On Sun, Feb 19, 2006 at 07:57:42PM +0100, Martijn van Oosterhout wrote:
> On Sun, Feb 19, 2006 at 10:34:02AM -0800, elein wrote:
> > Actually I can do and have done this. It is being tested now.
> > I did create an opclass. It creates a UNIQUE index just fine
> > for the type using the lower() functionality. *If* it passes
> > all of my testing I'll publish it tomorrow on general bits.
> > Perhaps folks can help try to break it when I publish (or
> > if you are around today Sunday, you can test in advance--email me
> > directly.)
>
> How is this different from the citext module I suggested?
>
My implementation is in SQL and plperl only. Also, the lower
case comparisons are only one aspect of the datatype.
> > Now my only complaint is that ORDER BY requires the USING op
> > when it should recognize the information in the opclass for
> > btree > and < for the type of the sort column. I can explain
> > why it doesn't recognize the opclass information, but I think
> > it should.
>
> ORDER BY x ASC is a synonym for ORDER BY x USING >. That's the way it
> is currently. To use ORDER BY by itself you need to call your operators
> < and >.
>
This does not work where x is datatype foo with opclass foo_ops.
In this case, it uses the text > instead of the foo >.

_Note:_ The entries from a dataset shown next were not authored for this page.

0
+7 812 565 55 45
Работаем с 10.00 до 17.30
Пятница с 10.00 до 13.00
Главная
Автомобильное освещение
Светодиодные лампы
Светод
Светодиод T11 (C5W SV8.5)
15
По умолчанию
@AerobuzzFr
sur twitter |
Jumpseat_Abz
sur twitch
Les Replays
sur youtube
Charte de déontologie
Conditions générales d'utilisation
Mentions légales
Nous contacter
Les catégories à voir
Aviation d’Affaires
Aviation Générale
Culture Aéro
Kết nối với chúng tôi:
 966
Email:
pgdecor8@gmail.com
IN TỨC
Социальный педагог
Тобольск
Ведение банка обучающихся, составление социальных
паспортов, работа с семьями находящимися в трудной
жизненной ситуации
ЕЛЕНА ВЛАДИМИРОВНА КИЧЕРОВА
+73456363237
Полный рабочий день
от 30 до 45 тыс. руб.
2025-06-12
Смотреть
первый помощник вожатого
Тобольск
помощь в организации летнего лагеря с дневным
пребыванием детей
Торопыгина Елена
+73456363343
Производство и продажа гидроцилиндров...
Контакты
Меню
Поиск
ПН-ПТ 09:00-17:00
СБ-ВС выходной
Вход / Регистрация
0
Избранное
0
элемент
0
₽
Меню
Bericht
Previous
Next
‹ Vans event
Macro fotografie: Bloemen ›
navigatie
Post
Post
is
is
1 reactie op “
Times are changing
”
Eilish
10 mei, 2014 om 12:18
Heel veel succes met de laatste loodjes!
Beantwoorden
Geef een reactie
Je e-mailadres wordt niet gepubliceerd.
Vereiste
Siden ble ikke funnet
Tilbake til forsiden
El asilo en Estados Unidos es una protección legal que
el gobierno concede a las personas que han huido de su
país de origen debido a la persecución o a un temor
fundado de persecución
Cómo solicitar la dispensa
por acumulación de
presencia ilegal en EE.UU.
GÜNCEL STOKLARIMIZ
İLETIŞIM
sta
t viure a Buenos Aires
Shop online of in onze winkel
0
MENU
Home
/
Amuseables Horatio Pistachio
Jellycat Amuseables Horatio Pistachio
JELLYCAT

> > Type inheritance for base types should work by inheriting all of the
> > parent's definitions and overriding them only as necessary. What I'm
> > trying to do is to demonstrate that we can weasle this functionality
> > using domains.
>
> Well, you can kind of do this by creating an implicit cast from your
> type to text. Then you can use your type anywhere where text can appear
> (like strpos, length, etc).
>
Yes, I'm leveraging most of the text functions.
> Hope this helps,
> --
> Martijn van Oosterhout <kleptog@svana.org> http://svana.org/kleptog/
> > Patent. n. Genius is 5% inspiration and 95% perspiration. A patent is a
> > tool for doing 5% of the work and then sitting around waiting for someone
> > else to do the other 95% so you can sue them.